Cibercultura mudou as formas de relacionamento e também as maneiras de articulação política entre os indivíduos
Por Letícia Hasman
Legenda: As tecnologias vêm avançando para além dos limites da internet, redefinindo relações interpessoais.
Com a ascensão da cibercultura, pudemos perceber o quanto as mídias digitais fazem parte do cotidiano das pessoas, oferecendo possibilidades ilimitadas de comunicação. Elas mudaram as formas de relacionamento, como também as maneiras de articulação política entre os indivíduos, em função dos meios que democratizaram a produção e a propagação de conteúdo, possibilitando ao ser-cibernético atingir incisivamente alguns grupos sociais. Para além do uso despretensioso da Internet, as novas mídias, por vezes, permitem dominar esse coletivo de forma impositiva e tirana, principalmente quando se utiliza de artifícios ilusórios.
As eleições presidenciais brasileiras de 2018 tornaram nítido que não é apenas em regimes autoritários que o Estado atua diretamente no mundo virtual. Em governos democráticos, como no Brasil, há atores políticos que tentam, e conseguem, produzir sua própria bolha de seguidores dentro das redes sociais, seja financiando influenciadores, seja construindo plataformas de inserção social, cuja narrativa atende ao desejo ideológico desse oficial político. O ex-presidente Jair Bolsonaro, eleito em 2018, é exemplo da potencialidade das redes de desempenharem um papel significativo no rumo das eleições.

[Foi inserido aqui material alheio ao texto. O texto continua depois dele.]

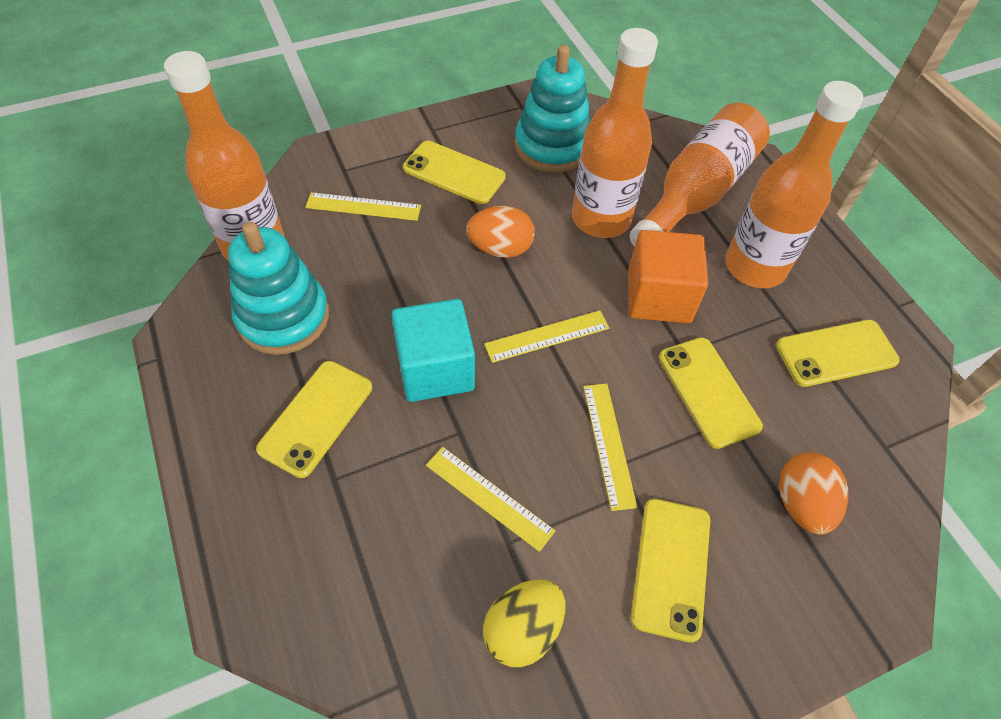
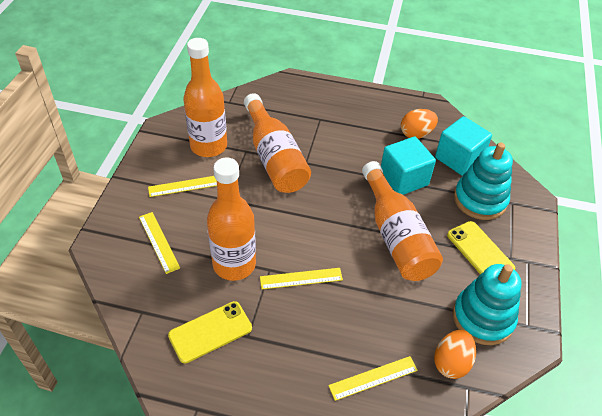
orange cube: 1 -> 0
turquoise cube: 1 -> 2
yellow egg: 1 -> 0
yellow phone: 5 -> 2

Desde de 2016, Bolsonaro vêm atuando massivamente em suas redes sociais digitais. Beneficiando-se da onda de pessimismo da sociedade perante a política, ele utilizou da capacidade da Inteligência Artificial de influenciar a sociedade civil e a opinião pública. O chamado “discurso de 140 caracteres” e o uso das fake news como estratégia de reafirmação ideológica foram fundamentais para a estratégia de Bolsonaro na tentativa de manipulação do debate.
Danosa para a democracia enquanto distorcer o debate democrático, a I.A. passou a ser usada com viés partidário por autocratas, demagogos e populistas a fim de automatizar o processo de tomada de decisão política, podendo acarretar em resultados tendenciosos e no abuso de poder.
Na ausência proposital de conscientização da população, muitos têm sido seduzidos pelos algoritmos, passando a aceitar como verdade aquilo que disseminam. Todavia é incoerente não considerar que quando as pessoas buscam informação política, frequentemente não estão procurando a verdade ou o esclarecimento mútuo, muito menos a cooperação de terceiros para entender a complexidade do mundo real. Na verdade, elas buscam confirmar os estereótipos das quais são responsáveis e reforçar os seus pré-conceitos.
É, portanto, chegada a hora de refletir sobre o futuro da democracia, bem como da tecnologia digital, que está prestes a dar mais um novo e radical salto. A fábrica de debates políticos democráticos precisa assegurar que a natural liberdade de expressão se sobreponha e molde a inteligência artificial, e não o inverso. Para isso, se mostra necessário impor limites e, sobretudo, responsabilidades aos que comandam a geração de conteúdo na Internet, de modo a garantir a livre decisão de um eleitor autêntico.
Ao invés de nos deleitar com a facilidade de autenticar juízos de valores por meio das redes sociais, temos de nos movimentar para usar a inteligência natural a favor da democracia com o intuito de enfrentar o obscurantismo artificial movido pelas novas formas de autoritarismo.